» **Exercise directions**:
Give the lines of every row below as a numbered list, leaving out blank lines.
--- Supplied information ---
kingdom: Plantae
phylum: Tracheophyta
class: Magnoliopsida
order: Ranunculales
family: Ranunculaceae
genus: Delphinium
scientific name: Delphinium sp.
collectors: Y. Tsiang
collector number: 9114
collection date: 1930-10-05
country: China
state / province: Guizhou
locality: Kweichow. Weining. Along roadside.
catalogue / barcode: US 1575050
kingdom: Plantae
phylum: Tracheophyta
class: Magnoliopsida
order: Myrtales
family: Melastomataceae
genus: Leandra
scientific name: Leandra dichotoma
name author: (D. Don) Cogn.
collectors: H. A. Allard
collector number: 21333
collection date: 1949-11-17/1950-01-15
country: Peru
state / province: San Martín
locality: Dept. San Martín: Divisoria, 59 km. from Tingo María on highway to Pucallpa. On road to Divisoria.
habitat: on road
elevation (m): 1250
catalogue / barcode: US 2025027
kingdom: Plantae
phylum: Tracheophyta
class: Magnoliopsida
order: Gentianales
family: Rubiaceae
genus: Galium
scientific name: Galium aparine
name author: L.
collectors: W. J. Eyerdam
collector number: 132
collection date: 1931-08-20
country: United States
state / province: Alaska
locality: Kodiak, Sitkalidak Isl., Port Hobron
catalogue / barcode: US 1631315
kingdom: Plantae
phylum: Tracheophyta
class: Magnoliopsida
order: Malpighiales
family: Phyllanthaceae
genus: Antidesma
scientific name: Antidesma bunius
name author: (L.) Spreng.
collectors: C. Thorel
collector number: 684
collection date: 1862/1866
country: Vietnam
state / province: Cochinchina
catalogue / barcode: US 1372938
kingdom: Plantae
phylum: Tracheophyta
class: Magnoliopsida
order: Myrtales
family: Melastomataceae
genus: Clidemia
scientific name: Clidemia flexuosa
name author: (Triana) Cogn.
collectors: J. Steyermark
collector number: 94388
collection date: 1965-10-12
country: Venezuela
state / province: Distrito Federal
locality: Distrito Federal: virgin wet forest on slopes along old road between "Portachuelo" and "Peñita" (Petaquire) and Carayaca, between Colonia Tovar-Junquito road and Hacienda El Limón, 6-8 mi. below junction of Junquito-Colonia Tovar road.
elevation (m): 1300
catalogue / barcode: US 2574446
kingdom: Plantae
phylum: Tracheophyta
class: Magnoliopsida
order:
---
» **Response to the task**:
1. kingdom: Plantae
2. phylum: Tracheophyta
3. class: Magnoliopsida
4. order: Ranunculales
5. family: Ranunculaceae
6. genus: Delphinium
7. scientific name: Delphinium sp.
8. collectors: Y. Tsiang
9. collector number: 9114
10. collection date: 1930-10-05
11. country: China
12. state / province: Guizhou
13. locality: Kweichow. Weining. Along roadside.
14. catalogue / barcode: US 1575050
15. kingdom: Plantae
16. phylum: Tracheophyta
17. class: Magnoliopsida
18. order: Myrtales
19. family: Melastomataceae
20. genus: Leandra
21. scientific name: Leandra dichotoma
22. name author: (D. Don) Cogn.
23. collectors: H. A. Allard
24. collector number: 21333
25. collection date: 1949-11-17/1950-01-15
26. country: Peru
27. state / province: San Martín
28. locality: Dept. San Martín: Divisoria, 59 km. from Tingo María on highway to Pucallpa. On road to Divisoria.
29. habitat: on road
30. elevation (m): 1250
31. catalogue / barcode: US 2025027
32. kingdom: Plantae
33. phylum: Tracheophyta
34. class: Magnoliopsida
35. order: Gentianales
36. family: Rubiaceae
37. genus: Galium
38. scientific name: Galium aparine
39. name author: L.
40. collectors: W. J. Eyerdam
41. collector number: 132
42. collection date: 1931-08-20
43. country: United States
44. state / province: Alaska
45. locality: Kodiak, Sitkalidak Isl., Port Hobron
46. catalogue / barcode: US 1631315
47. kingdom: Plantae
48. phylum: Tracheophyta
49. class: Magnoliopsida
50. order: Malpighiales
51. family: Phyllanthaceae
52. genus: Antidesma
53. scientific name: Antidesma bunius
54. name author: (L.) Spreng.
55. collectors: C. Thorel
56. collector number: 684
57. collection date: 1862/1866
58. country: Vietnam
59. state / province: Cochinchina
60. catalogue / barcode: US 1372938
61. kingdom: Plantae
62. phylum: Tracheophyta
63. class: Magnoliopsida
64. order: Myrtales
65. family: Melastomataceae
66. genus: Clidemia
67. scientific name: Clidemia flexuosa
68. name author: (Triana) Cogn.
69. collectors: J. Steyermark
70. collector number: 94388
71. collection date: 1965-10-12
72. country: Venezuela
73. state / province: Distrito Federal
74. locality: Distrito Federal: virgin wet forest on slopes along old road between "Portachuelo" and "Peñita" (Petaquire) and Carayaca, between Colonia Tovar-Junquito road and Hacienda El Limón, 6-8 mi. below junction of Junquito-Colonia Tovar road.
75. elevation (m): 1300
76. catalogue / barcode: US 2574446
77. kingdom: Plantae
78. phylum: Tracheophyta
79. class: Magnoliopsida
80. order:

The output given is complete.